Innenräume | Orte zwischen Privatem und Öffentlichkeit

Stillleben mit Porree
Zwiebeln und Birnen, 1969
Eitempera, Öl auf Leinwand
© Potsdam-Museum – Forum für Kunst und Geschichte, Foto: Michael Lüder

Das 1972 vom Rat der Stadt Potsdam für 3000 Mark erworbene Stillleben mit Porree, Zwiebeln und Birnen von Kurt Robbel steht in der Tradition des Kubismus von Picasso oder Cezanne. Robbel verwendet starke Umrisslinien, trägt die Farbe eher flächig auf und verzichtet bewusst auf die Ausarbeitung von Dreidimensionalität. Vielmehr spielt er mit verschiedenen Perspektiven und einer Verzerrung des Raumes.

Dieser Rückgriff auf ältere Künstlergenerationen und den Kubismus durch einen DDR-Künstler erscheint ungewöhnlich, denn er entspricht nicht den Vorgaben eines Bildes des sozialistischen Realismus. Deutlich lässt sich die Verbundenheit des Künstlers zur Kunst der Moderne erkennen.
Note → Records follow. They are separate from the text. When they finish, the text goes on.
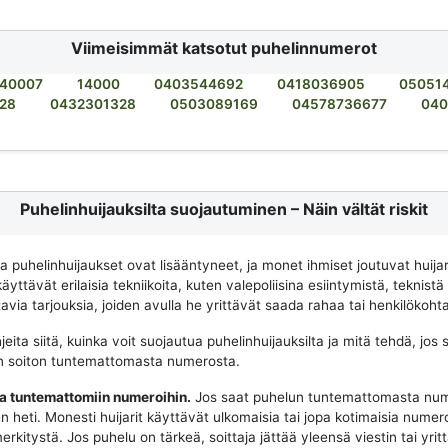
Viimeisimmät katsotut puhelinnumerot
40007
14000
0403544692
0418036905
05051
28
0432301328
0503089169
04578736677
040
Puhelinhuijauksilta suojautuminen – Näin vältät riskit
na puhelinhuijaukset ovat lisääntyneet, ja monet ihmiset joutuvat huija
käyttävät erilaisia tekniikoita, kuten valepoliisina esiintymistä, teknistä
via tarjouksia, joiden avulla he yrittävät saada rahaa tai henkilökohtai
eita siitä, kuinka voit suojautua puhelinhuijauksilta ja mitä tehdä, jos 
n soiton tuntemattomasta numerosta.
aa tuntemattomiin numeroihin.
Jos saat puhelun tuntemattomasta num
n heti. Monesti huijarit käyttävät ulkomaisia tai jopa kotimaisia numeroit
merkitystä. Jos puhelu on tärkeä, soittaja jättää yleensä viestin tai yrit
Kurt Robbel lebte als Kleinkind zwei Jahre in Russland, wo sein Vater als Restaurator arbeitete. Von 1925 bis 1929 absolvierte er eine Lehre als Holzbildhauer bei Emil Graf und nahm Abendunterricht zur Bauplastik an der Kunst- und Handwerkerschule Berlin. Während langjähriger Arbeitslosigkeit und mehreren Nebenjobs begann Robbel sich autodidaktisch auf dem Gebiet der Malerei zu betätigen. 1936 zog der Künstler nach seiner Heirat nach Mahlow um und hospitierte 1941 ein Jahr lang bei Otto Hitzberger und Wilhelm Tank an der Hochschule für Bildende Künste Berlin-Charlottenburg. 1945 desertierte Robbel aus dem Kriegsdienst und arbeitete bis 1951 als freischaffender Maler. Anschließend erhielt er einen Lehrauftrag an der Berliner Hochschule für Bildende und Angewandte Kunst. 1952/52 war Robbel Dozent einer Malerei- und einer Tafelbildklasse. Er unternahm seit 1957 Reisen nach Italien, Zypern, Tunesien, Libanon, Ägypten, Griechenland, Island und Jugoslawien. Ab 1958 war er Professor für Malerei. Nach einer kurzen krankheitsbedingten Pause leitete er von 1969 bis zur Emeritierung 1974 die Abteilung Restaurierung.